The dynamics of spatial behavior: how can robust smoothing techniques help?

Abstract

A variety of setups and paradigms are used in the neurosciences for automatically tracking the location of an animal in an experiment and for extracting features of interest out of it. Many of these features, however, are critically sensitive to the unavoidable noise and artifacts of tracking. Here, we examine the relevant properties of several smoothing methods and suggest a combination of methods for retrieving locations and velocities and recognizing arrests from time series of coordinates of an animal’s center of gravity. We accomplish these by using robust nonparametric methods, such as Running Median (RM) and locally weighted regression methods. The smoothed data may, subsequently, be segmented to obtain discrete behavioral units with proven ethological relevance. New parameters such as the length, duration, maximal speed, and acceleration of these units provide a wealth of measures for, e.g., mouse behavioral phenotyping, studies on spatial orientation in vertebrates and invertebrates, and studies on rodent hippocampal function. This methodology may have implications for many tests of spatial behavior.

Introduction

In the neurosciences, data on locomotor behavior, spatial orientation, navigation, spatial memory, and even social behavior often consist of a time series of coordinates representing the organism’s location. Common experimental setups collecting such data include the Open Field Test, the Photobeam Cage, the Morris Swim Task, the Elevated Plus Maze, the Holeboard, and a variety of other spatial mazes. Most of the studies performed in these setups focus on the animal’s location, ignoring velocity and acceleration (see, however, Kafkafi et al., 2001, Pierce-Shimomura et al., 1999, Tchernichovski and Golani, 1995; Tchernichovski et al., 1998, Wallace et al., 2002, Whishaw et al., 2001).

The benefits of moment-to-moment record of velocity and acceleration cannot, however, be overestimated. Within a dynamic framework, the acceleration and velocity of the animal are the outcome of all the concurrent endogenous and exogenous “forces” acting upon it.

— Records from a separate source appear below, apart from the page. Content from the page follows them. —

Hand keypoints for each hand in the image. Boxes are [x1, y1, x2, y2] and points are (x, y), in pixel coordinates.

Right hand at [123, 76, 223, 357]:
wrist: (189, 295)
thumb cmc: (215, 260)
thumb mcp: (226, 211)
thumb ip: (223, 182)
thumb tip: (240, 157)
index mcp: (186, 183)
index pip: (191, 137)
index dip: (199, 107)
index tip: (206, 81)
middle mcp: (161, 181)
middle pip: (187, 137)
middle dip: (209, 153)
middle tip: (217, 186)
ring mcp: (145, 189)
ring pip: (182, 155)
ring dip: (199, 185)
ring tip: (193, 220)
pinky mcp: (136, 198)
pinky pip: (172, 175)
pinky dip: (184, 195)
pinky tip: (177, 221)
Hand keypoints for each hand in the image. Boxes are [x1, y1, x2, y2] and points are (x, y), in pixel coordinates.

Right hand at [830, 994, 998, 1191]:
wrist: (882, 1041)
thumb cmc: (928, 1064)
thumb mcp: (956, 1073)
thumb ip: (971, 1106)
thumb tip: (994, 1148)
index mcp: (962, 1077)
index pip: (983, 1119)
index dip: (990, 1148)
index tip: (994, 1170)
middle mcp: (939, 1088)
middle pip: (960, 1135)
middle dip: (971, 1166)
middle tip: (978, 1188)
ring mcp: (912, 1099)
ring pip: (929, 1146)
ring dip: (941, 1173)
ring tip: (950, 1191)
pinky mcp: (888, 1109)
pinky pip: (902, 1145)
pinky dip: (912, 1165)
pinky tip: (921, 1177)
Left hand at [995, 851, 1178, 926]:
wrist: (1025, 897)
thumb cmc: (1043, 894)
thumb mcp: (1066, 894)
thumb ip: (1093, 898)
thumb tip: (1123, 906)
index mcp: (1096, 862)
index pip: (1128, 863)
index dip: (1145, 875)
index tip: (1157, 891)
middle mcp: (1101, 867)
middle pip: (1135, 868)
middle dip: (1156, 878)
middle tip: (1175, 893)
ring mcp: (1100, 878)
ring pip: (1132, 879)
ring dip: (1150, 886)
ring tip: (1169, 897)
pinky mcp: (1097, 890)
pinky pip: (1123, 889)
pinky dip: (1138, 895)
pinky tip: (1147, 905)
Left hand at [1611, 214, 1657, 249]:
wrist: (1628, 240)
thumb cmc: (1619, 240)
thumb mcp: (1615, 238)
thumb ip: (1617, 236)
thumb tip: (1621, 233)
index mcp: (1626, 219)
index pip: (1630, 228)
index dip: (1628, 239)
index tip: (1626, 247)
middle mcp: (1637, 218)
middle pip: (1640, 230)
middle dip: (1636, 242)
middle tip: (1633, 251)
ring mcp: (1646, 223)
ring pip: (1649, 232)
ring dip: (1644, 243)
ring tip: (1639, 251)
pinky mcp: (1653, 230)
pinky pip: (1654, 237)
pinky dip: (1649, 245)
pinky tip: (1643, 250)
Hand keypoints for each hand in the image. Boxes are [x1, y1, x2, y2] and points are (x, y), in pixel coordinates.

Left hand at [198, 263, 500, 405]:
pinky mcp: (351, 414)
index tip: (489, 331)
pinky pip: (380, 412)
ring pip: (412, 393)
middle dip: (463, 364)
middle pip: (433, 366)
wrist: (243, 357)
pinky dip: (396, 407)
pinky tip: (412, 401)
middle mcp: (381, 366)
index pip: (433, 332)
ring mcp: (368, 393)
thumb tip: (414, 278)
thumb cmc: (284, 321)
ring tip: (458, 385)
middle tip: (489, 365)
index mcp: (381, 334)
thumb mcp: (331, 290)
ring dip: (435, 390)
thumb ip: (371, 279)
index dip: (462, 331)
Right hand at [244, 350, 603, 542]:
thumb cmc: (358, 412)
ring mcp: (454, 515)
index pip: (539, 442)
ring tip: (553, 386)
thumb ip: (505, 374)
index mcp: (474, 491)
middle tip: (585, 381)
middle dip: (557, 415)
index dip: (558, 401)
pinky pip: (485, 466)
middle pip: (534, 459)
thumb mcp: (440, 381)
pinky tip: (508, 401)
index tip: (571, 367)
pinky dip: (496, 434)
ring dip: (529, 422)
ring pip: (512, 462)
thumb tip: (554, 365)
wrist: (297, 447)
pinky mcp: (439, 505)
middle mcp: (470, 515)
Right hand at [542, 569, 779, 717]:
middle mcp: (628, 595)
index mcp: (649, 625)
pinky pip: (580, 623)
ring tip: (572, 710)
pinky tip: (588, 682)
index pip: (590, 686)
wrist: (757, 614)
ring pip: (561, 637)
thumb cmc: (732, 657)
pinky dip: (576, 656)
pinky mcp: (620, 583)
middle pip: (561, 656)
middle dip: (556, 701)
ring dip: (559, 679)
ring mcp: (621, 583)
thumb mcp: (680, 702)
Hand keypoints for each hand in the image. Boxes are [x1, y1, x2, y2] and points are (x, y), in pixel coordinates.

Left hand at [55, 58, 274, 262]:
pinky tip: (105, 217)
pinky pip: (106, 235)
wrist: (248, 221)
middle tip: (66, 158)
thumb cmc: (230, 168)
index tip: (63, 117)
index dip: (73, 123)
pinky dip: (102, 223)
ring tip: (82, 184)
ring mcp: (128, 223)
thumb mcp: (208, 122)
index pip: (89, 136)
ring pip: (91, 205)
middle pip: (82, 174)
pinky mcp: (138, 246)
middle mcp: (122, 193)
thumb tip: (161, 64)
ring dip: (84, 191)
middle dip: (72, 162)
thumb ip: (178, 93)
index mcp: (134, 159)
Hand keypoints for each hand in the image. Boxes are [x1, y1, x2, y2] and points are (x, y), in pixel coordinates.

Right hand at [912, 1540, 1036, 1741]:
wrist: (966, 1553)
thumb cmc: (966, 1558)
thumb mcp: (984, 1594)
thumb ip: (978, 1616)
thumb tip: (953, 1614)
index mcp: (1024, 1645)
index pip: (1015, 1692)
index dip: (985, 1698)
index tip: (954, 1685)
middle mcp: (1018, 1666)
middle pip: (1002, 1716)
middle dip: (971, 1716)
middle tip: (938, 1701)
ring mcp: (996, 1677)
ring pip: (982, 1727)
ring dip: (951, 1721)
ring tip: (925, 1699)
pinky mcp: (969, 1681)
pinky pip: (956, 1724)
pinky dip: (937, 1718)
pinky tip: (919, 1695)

Conversely, the attraction or repulsion exerted by a wall, a cliff, a familiar place, a partner or a chemical gradient is revealed by the momentary values of these parameters. In rodent open field studies, for example, the forces exerted by the animal’s home base (Eilam and Golani, 1989), or any other familiar place (Tchernichovski et al., 1996), are reflected in the animal’s velocity and acceleration. The momentary velocity of an animal can tell us whether it “thinks” it is running away or toward its home base, or how familiar the immediate environment is (Tchernichovski and Golani, 1995, Tchernichovski et al., 1998), or what method of navigation it uses (Wallace et al., 2002, Whishaw et al., 2001).

One ethologically-relevant point regarding velocities is that involving zero or close-to-zero velocities, i.e., stops. An organism’s locomotor behavior often consists of an alternation between progression and stopping, be it a nematode (Pierce-Shimomura et al., 1999), an insect (Collins et al., 1994, Collins et al., 1995, Miller, 1979), a fish (Nilsson et al., 1993, O’Brien et al., 1989, Winberg et al., 1993), a lizard (Pietruska, 1986), a bird (Pienkowski, 1983), or a mammal (Golani et al., 1993, Kenagy, 1974). The movements it performs during a stop, be it foraging movements, scanning or movements related to any other form of information gathering, are reflected indirectly in the spatiotemporal properties of the stop, (e.g., Drai et al., 2000). Mouse inbred strains, for example, may differ substantially in the rate, type, rhythm, and number of scans they perform during a stop. These differences in the manner and intensity of information gathering are indirectly reflected in the duration, spatial spread, and average velocity of movement during stopping behavior (Drai and Golani, 2001). Characterizing the stop-and-go behavior should therefore be both ethologically meaningful and results-wise fruitful.

As elaborated in this study, however, the data acquired by the above listed mazes and setups suffer from noise and artifact problems, which are inherent to all tracking systems and critically affect the results. Even a straightforward measure such as the overall distance traveled by the animal is highly sensitive to these problems, but they have a particularly devastating effect on the derivation of velocities and accelerations. Smoothing the raw data is required to obtain a smooth path, correct computation of velocities when the animal is moving, and an isolation of arrests (zero velocity) when stopping. As we show, however, the sometimes-erratic nature of animal movement requires the correct application of the appropriate smoothing methods. Furthermore, those methods appropriate when the animal is on the go become inappropriate when it stops. Therefore, a combination of methods must be used. An automated high-throughput analysis of moment-to-moment velocities becomes proper only after the data have been carefully smoothed by such combination of methods.